If that is true can you, or has anyone scientifically proven through observation and experiment that choice is "merely an inescapable chain reaction caused by neurophysiological events in your brain that far preceded any apparent conscious decision to act." I would like to see a study that demonstrates such an hypothesis.
Jeffrey (author) from Chicago, IL on February 18, 2017:
The logic does seem circular, in a sense. My intent, however, is not to demand that we all now consciously move forward and "decide" to be more open-minded. Rather, it is simply to shed light on the concept of "no free will" in such a way that, even if only for a select few, a newfound understanding of this idea becomes the genesis by which they begin to behave differently; even if they are already inclined to do so naturally. All reactions still necessitate some degree of action.

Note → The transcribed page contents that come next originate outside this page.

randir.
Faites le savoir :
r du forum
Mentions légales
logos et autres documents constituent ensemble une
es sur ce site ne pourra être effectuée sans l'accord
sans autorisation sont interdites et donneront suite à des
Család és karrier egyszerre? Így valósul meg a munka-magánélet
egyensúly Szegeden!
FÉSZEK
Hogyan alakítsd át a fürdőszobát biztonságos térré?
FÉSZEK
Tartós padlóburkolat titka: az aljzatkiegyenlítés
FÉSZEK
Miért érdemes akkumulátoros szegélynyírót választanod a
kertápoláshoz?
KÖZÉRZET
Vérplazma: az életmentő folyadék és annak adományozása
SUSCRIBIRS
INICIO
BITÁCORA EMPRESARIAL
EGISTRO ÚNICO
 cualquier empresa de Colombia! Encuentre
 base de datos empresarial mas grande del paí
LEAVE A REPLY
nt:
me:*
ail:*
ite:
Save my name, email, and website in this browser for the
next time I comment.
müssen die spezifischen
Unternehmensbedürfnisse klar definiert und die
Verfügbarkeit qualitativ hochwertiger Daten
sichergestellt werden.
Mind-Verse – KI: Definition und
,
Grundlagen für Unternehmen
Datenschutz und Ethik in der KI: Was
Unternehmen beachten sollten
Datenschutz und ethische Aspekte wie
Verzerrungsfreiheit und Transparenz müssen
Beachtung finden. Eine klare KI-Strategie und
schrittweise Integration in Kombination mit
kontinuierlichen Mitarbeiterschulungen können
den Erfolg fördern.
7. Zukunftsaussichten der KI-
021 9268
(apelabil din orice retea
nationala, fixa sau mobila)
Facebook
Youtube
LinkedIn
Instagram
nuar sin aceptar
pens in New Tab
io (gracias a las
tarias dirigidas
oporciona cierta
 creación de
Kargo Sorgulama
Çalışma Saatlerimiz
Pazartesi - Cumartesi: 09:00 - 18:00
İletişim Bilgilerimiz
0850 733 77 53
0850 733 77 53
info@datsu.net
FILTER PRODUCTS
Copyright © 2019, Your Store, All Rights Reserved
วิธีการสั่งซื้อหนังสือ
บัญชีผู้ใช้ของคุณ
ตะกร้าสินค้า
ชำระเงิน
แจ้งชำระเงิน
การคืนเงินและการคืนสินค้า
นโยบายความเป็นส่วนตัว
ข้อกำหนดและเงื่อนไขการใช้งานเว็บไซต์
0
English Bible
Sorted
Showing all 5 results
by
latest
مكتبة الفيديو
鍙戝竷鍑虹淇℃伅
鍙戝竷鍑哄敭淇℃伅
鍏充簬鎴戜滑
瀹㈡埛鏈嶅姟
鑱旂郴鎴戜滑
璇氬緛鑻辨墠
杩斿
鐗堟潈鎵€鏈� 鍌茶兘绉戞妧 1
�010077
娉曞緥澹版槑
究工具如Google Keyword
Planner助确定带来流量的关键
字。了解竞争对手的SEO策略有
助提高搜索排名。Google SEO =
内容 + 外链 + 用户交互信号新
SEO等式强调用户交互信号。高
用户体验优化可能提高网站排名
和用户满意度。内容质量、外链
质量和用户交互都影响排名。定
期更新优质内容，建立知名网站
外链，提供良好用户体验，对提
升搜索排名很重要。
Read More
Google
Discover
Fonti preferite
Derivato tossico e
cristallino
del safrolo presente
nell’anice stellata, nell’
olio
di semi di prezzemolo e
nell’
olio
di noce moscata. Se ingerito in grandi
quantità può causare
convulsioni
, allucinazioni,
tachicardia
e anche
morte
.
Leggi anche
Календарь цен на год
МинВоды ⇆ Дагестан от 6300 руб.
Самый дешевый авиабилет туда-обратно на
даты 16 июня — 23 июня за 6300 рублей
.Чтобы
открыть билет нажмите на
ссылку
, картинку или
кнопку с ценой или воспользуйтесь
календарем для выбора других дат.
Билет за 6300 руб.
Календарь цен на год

In theory, there is one person out there in need of this specific action by me, which I too took involuntarily, in order for them to react accordingly. By implanting the "no free will" thesis into his or her mind, the hope is by doing so, that in-and-of itself will generate the pre-programmed reaction intended - a greater degree of acceptance. Some may react differently, of course, and that is the risk of every step we take in life. But in any case, I am not asking anyone to choose, all I can do is inform, and hope that the reaction others have when becoming familiar with the notion of "no free will", the same reaction they were all already destined to have, is also one that aligns with my world-view.
Ronald E Franklin from Mechanicsburg, PA on February 18, 2017:
Jeffrey, all "no free will" arguments necessarily collapse under their own weight, as does the one you describe. You ask, shouldn't the knowledge that we have no ability to make free will decisions cause us to make the free will decision "to approach contentious situations with a greater sense of compassion and disinterest for those who disagree us"? Your very question assumes that we have the power to make a free will decision.
Obviously, if the “no free will” thesis is correct, none of us can ever know it's correct. All we can "know" is that we are pre-programmed to react to that suggestion in a certain way. (I put "know" in quotes because if there is no free will, the very concept of knowing is exploded. Does a spider "know" that moving in a certain pattern while exuding spider silk will eventually result in being able to eat a fly? Or does it simply do what it's programmed to do?)
Thus, in a no-free-will universe, people will react as their genetic inheritance and life experiences have programmed them to react, no matter what articles or arguments they may be exposed to. In other words, if there is no free will, it’s all pointless, so why bother?
Except that if there’s no free will, our choice to bother or not is already pre-programmed.